**Task directions**. Please give back only the lines below from the one containing "ring pip: (790, 784)" to the one containing "thumb mcp: (1009, 773)", each repeated word for word, both ends included.

------ Exercise inputs

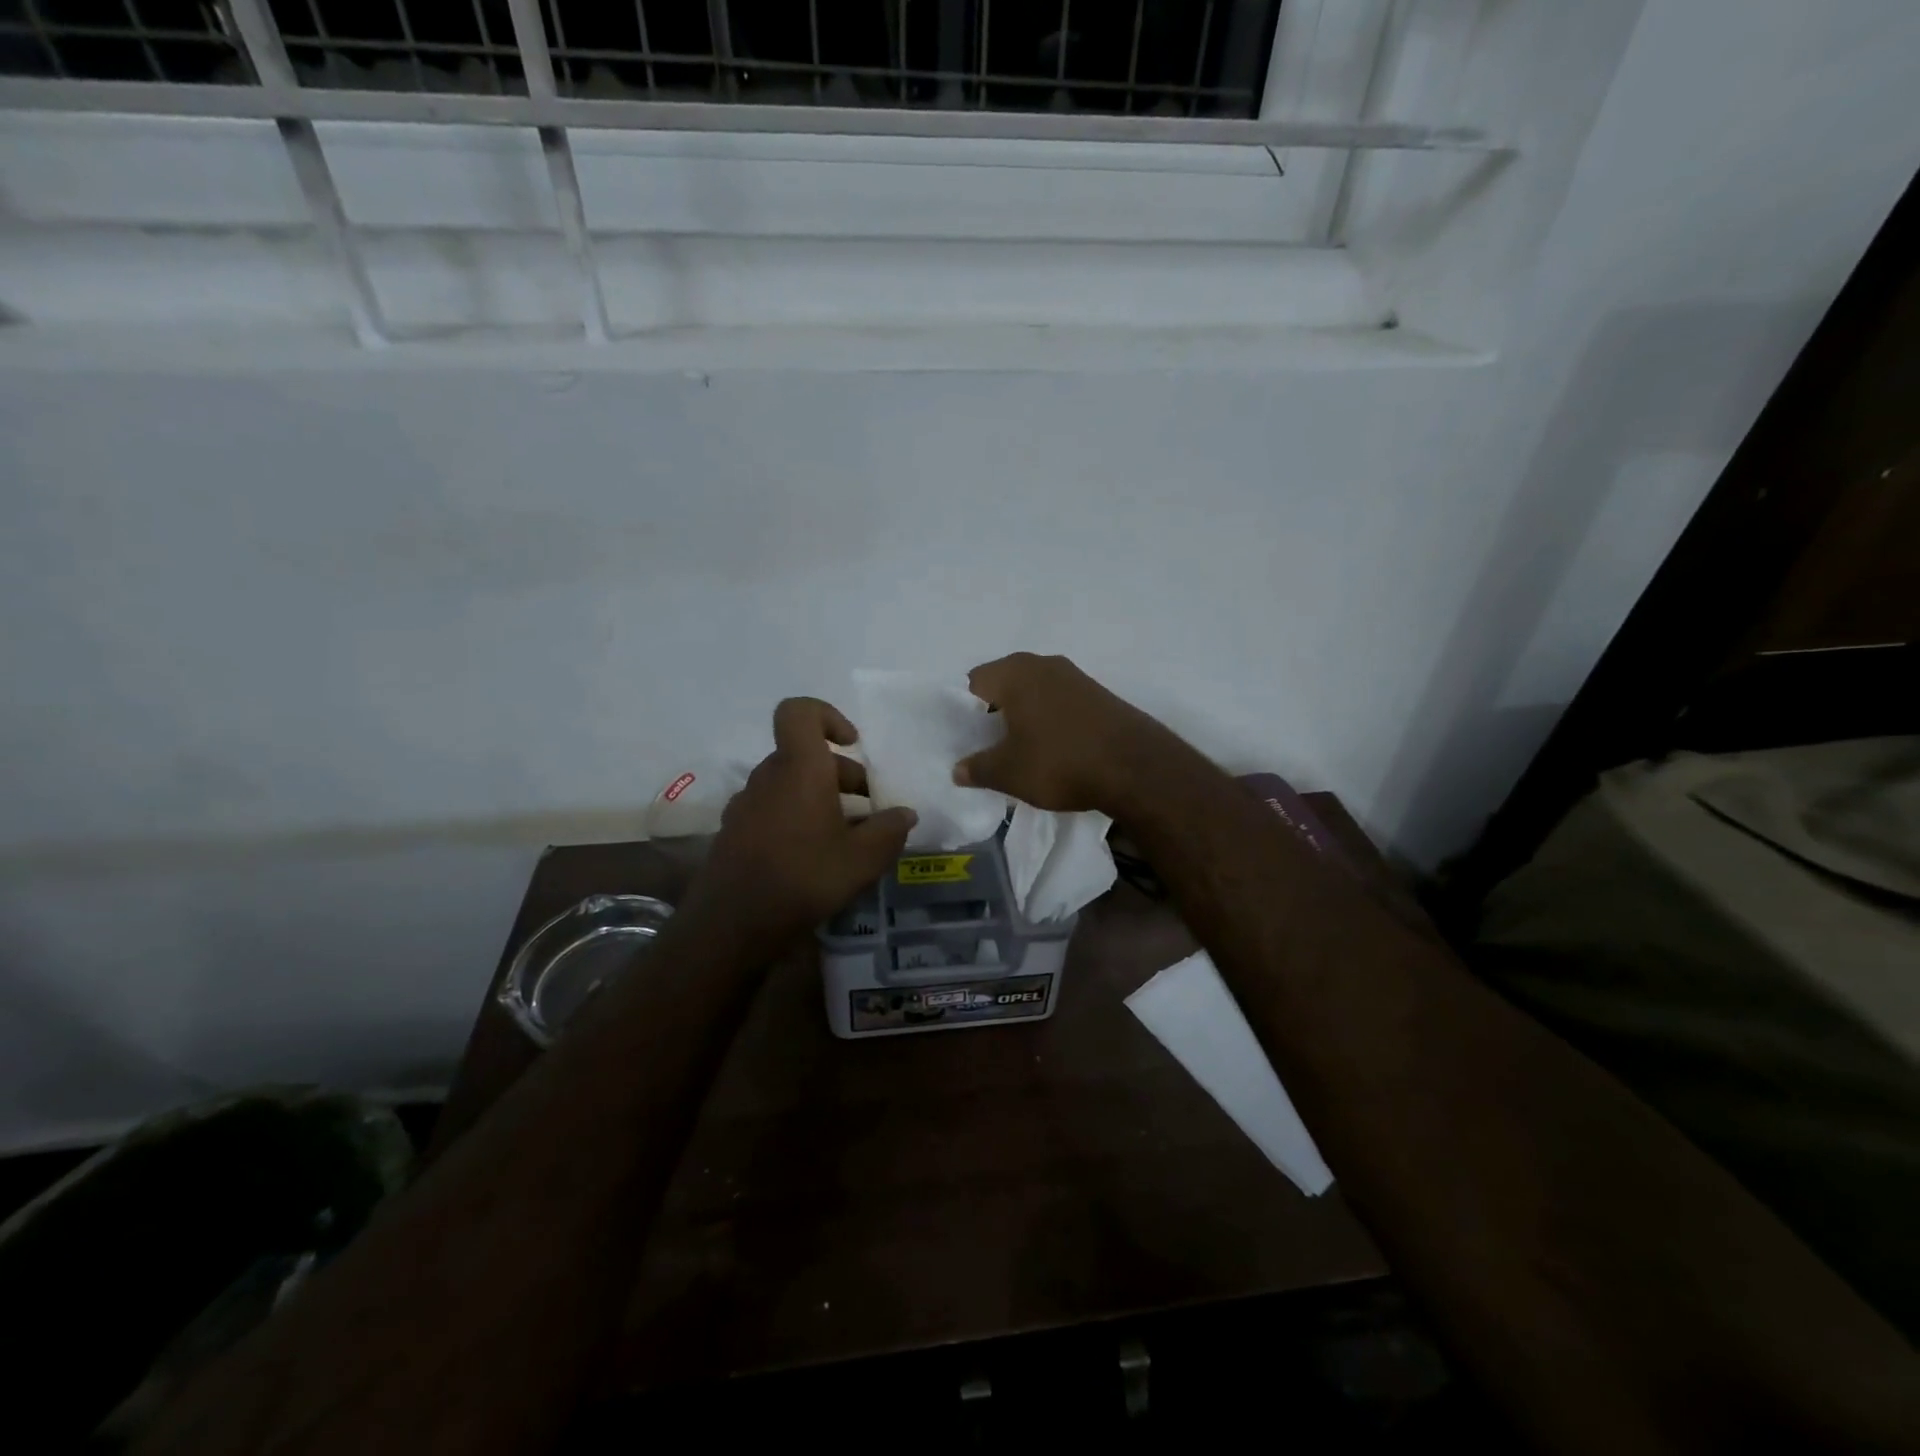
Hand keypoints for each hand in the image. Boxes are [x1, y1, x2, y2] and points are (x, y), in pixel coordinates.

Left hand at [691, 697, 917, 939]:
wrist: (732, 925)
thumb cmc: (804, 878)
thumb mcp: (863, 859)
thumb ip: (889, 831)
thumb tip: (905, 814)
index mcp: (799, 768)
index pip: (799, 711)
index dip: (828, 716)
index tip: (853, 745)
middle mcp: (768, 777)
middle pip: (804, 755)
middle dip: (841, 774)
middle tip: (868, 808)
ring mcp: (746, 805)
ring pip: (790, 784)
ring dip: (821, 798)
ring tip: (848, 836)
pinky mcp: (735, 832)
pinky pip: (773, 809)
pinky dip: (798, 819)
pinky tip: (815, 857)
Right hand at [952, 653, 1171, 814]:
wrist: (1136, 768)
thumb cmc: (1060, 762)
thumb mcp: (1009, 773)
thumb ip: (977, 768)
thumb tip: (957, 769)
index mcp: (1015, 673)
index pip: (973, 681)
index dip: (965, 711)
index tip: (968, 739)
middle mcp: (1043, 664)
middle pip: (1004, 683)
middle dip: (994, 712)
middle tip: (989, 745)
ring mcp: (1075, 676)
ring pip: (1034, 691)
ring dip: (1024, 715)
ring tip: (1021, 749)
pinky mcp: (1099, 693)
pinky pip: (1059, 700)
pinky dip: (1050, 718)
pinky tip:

------------

**Output**.
ring pip: (790, 784)
ring dip: (821, 798)
ring tip: (848, 836)
pinky mcp: (735, 832)
pinky pip: (773, 809)
pinky dip: (798, 819)
pinky tip: (815, 857)
Right hand at [952, 653, 1171, 814]:
wrist: (1136, 768)
thumb cmc: (1060, 762)
thumb mcp: (1009, 773)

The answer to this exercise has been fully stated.